**Your goal**
Rewrite the lines in all of the records below, changing every "TriArtis" to "TriArt" and leaving everything else as it is.

**Source material**

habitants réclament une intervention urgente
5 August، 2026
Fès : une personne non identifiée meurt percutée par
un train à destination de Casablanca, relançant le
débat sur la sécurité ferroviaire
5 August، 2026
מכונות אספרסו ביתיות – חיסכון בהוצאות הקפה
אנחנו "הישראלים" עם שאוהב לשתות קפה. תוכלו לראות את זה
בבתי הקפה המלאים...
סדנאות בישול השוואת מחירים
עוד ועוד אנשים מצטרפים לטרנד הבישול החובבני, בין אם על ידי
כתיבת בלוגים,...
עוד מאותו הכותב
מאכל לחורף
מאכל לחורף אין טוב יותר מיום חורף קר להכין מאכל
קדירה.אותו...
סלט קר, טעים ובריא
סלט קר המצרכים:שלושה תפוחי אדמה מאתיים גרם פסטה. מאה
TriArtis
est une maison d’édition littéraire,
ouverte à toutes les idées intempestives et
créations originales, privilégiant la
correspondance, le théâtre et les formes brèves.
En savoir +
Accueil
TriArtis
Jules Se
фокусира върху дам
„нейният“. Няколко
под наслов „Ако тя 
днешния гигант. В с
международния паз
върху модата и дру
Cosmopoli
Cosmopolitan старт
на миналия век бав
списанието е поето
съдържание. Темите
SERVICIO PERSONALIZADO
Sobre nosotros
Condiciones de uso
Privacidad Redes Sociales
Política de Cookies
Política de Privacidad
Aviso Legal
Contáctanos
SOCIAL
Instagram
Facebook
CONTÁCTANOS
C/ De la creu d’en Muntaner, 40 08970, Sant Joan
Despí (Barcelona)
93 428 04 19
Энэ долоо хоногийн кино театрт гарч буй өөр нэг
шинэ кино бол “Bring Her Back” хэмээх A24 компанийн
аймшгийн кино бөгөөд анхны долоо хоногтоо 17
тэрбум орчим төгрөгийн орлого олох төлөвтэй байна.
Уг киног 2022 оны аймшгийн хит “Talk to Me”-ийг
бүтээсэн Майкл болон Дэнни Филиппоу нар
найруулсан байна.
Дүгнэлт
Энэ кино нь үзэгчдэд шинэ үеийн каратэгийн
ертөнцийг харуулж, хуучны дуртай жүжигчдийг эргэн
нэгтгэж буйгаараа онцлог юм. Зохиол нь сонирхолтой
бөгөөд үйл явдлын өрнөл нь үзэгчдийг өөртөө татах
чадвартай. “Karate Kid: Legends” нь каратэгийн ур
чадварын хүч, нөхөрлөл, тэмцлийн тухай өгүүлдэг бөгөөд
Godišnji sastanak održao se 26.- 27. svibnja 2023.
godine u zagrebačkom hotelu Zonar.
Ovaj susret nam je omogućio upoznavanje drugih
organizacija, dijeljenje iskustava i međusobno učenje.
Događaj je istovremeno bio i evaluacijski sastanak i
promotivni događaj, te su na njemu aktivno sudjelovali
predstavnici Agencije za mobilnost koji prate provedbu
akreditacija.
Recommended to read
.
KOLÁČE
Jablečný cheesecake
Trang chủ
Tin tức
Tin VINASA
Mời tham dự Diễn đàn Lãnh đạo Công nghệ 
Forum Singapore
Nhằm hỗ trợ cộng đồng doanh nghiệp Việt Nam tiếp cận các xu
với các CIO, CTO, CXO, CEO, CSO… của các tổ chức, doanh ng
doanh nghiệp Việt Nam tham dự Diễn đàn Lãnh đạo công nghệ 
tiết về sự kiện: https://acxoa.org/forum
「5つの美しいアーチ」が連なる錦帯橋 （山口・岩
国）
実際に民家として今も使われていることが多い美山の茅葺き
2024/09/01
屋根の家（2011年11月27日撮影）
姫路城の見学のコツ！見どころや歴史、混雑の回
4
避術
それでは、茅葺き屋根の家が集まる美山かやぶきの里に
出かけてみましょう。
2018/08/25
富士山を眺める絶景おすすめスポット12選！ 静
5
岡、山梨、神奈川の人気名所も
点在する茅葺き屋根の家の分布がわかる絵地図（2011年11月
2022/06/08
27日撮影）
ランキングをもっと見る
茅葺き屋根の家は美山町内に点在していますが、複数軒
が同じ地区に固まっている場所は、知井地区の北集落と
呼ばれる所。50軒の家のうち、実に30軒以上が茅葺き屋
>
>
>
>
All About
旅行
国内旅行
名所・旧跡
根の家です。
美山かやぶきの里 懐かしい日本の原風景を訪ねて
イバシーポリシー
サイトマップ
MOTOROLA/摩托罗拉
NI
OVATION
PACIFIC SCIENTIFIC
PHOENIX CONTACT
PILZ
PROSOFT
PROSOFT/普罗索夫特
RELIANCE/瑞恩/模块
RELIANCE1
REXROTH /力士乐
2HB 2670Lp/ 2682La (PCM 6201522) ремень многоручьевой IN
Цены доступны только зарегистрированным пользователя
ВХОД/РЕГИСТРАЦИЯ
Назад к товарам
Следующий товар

**Answer area**
habitants réclament une intervention urgente
5 August، 2026
Fès : une personne non identifiée meurt percutée par
un train à destination de Casablanca, relançant le
débat sur la sécurité ferroviaire
5 August، 2026
מכונות אספרסו ביתיות – חיסכון בהוצאות הקפה
אנחנו "הישראלים" עם שאוהב לשתות קפה. תוכלו לראות את זה
בבתי הקפה המלאים...
סדנאות בישול השוואת מחירים
עוד ועוד אנשים מצטרפים לטרנד הבישול החובבני, בין אם על ידי
כתיבת בלוגים,...
עוד מאותו הכותב
מאכל לחורף
מאכל לחורף אין טוב יותר מיום חורף קר להכין מאכל
קדירה.אותו...
סלט קר, טעים ובריא
סלט קר המצרכים:שלושה תפוחי אדמה מאתיים גרם פסטה. מאה
TriArt
est une maison d’édition littéraire,
ouverte à toutes les idées intempestives et
créations originales, privilégiant la
correspondance, le théâtre et les formes brèves.
En savoir +
Accueil
TriArt
Jules Se
фокусира върху дам
„нейният“. Няколко
под наслов „Ако тя 
днешния гигант. В с
международния паз
върху модата и дру
Cosmopoli
Cosmopolitan старт
на миналия век бав
списанието е поето
съдържание. Темите
SERVICIO PERSONALIZADO
Sobre nosotros
Condiciones de uso
Privacidad Redes Sociales
Política de Cookies
Política de Privacidad
Aviso Legal
Contáctanos
SOCIAL
Instagram
Facebook
CONTÁCTANOS
C/ De la creu d’en Muntaner, 40 08970, Sant Joan
Despí (Barcelona)
93 428 04 19
Энэ долоо хоногийн кино театрт гарч буй өөр нэг
шинэ кино бол “Bring Her Back” хэмээх A24 компанийн
аймшгийн кино бөгөөд анхны долоо хоногтоо 17
тэрбум орчим төгрөгийн орлого олох төлөвтэй байна.
Уг киног 2022 оны аймшгийн хит “Talk to Me”-ийг
бүтээсэн Майкл болон Дэнни Филиппоу нар
найруулсан байна.
Дүгнэлт
Энэ кино нь үзэгчдэд шинэ үеийн каратэгийн
ертөнцийг харуулж, хуучны дуртай жүжигчдийг эргэн
нэгтгэж буйгаараа онцлог юм. Зохиол нь сонирхолтой
бөгөөд үйл явдлын өрнөл нь үзэгчдийг өөртөө татах
чадвартай. “Karate Kid: Legends” нь каратэгийн ур
чадварын хүч, нөхөрлөл, тэмцлийн тухай өгүүлдэг бөгөөд
Godišnji sastanak održao se 26.- 27. svibnja 2023.
godine u zagrebačkom hotelu Zonar.
Ovaj susret nam je omogućio upoznavanje drugih
organizacija, dijeljenje iskustava i međusobno učenje.
Događaj je istovremeno bio i evaluacijski sastanak i
promotivni događaj, te su na njemu aktivno sudjelovali
predstavnici Agencije za mobilnost koji prate provedbu
akreditacija.
Recommended to read
.
KOLÁČE
Jablečný cheesecake
Trang chủ
Tin tức
Tin VINASA
Mời tham dự Diễn đàn Lãnh đạo Công nghệ 
Forum Singapore
Nhằm hỗ trợ cộng đồng doanh nghiệp Việt Nam tiếp cận các xu
với các CIO, CTO, CXO, CEO, CSO… của các tổ chức, doanh ng
doanh nghiệp Việt Nam tham dự Diễn đàn Lãnh đạo công nghệ 
tiết về sự kiện: https://acxoa.org/forum
「5つの美しいアーチ」が連なる錦帯橋 （山口・岩
国）
実際に民家として今も使われていることが多い美山の茅葺き
2024/09/01
屋根の家（2011年11月27日撮影）
姫路城の見学のコツ！見どころや歴史、混雑の回
4
避術
それでは、茅葺き屋根の家が集まる美山かやぶきの里に
出かけてみましょう。
2018/08/25
富士山を眺める絶景おすすめスポット12選！ 静
5
岡、山梨、神奈川の人気名所も
点在する茅葺き屋根の家の分布がわかる絵地図（2011年11月
2022/06/08
27日撮影）
ランキングをもっと見る
茅葺き屋根の家は美山町内に点在していますが、複数軒
が同じ地区に固まっている場所は、知井地区の北集落と
呼ばれる所。50軒の家のうち、実に30軒以上が茅葺き屋
>
>
>
>
All About
旅行
国内旅行
名所・旧跡
根の家です。
美山かやぶきの里 懐かしい日本の原風景を訪ねて
イバシーポリシー
サイトマップ
MOTOROLA/摩托罗拉
NI
OVATION
PACIFIC SCIENTIFIC
PHOENIX CONTACT
PILZ
PROSOFT
PROSOFT/普罗索夫特
RELIANCE/瑞恩/模块
RELIANCE1
REXROTH /力士乐
2HB 2670Lp/ 2682La (PCM 6201522) ремень многоручьевой IN
Цены доступны только зарегистрированным пользователя
ВХОД/РЕГИСТРАЦИЯ
Назад к товарам
Следующий товар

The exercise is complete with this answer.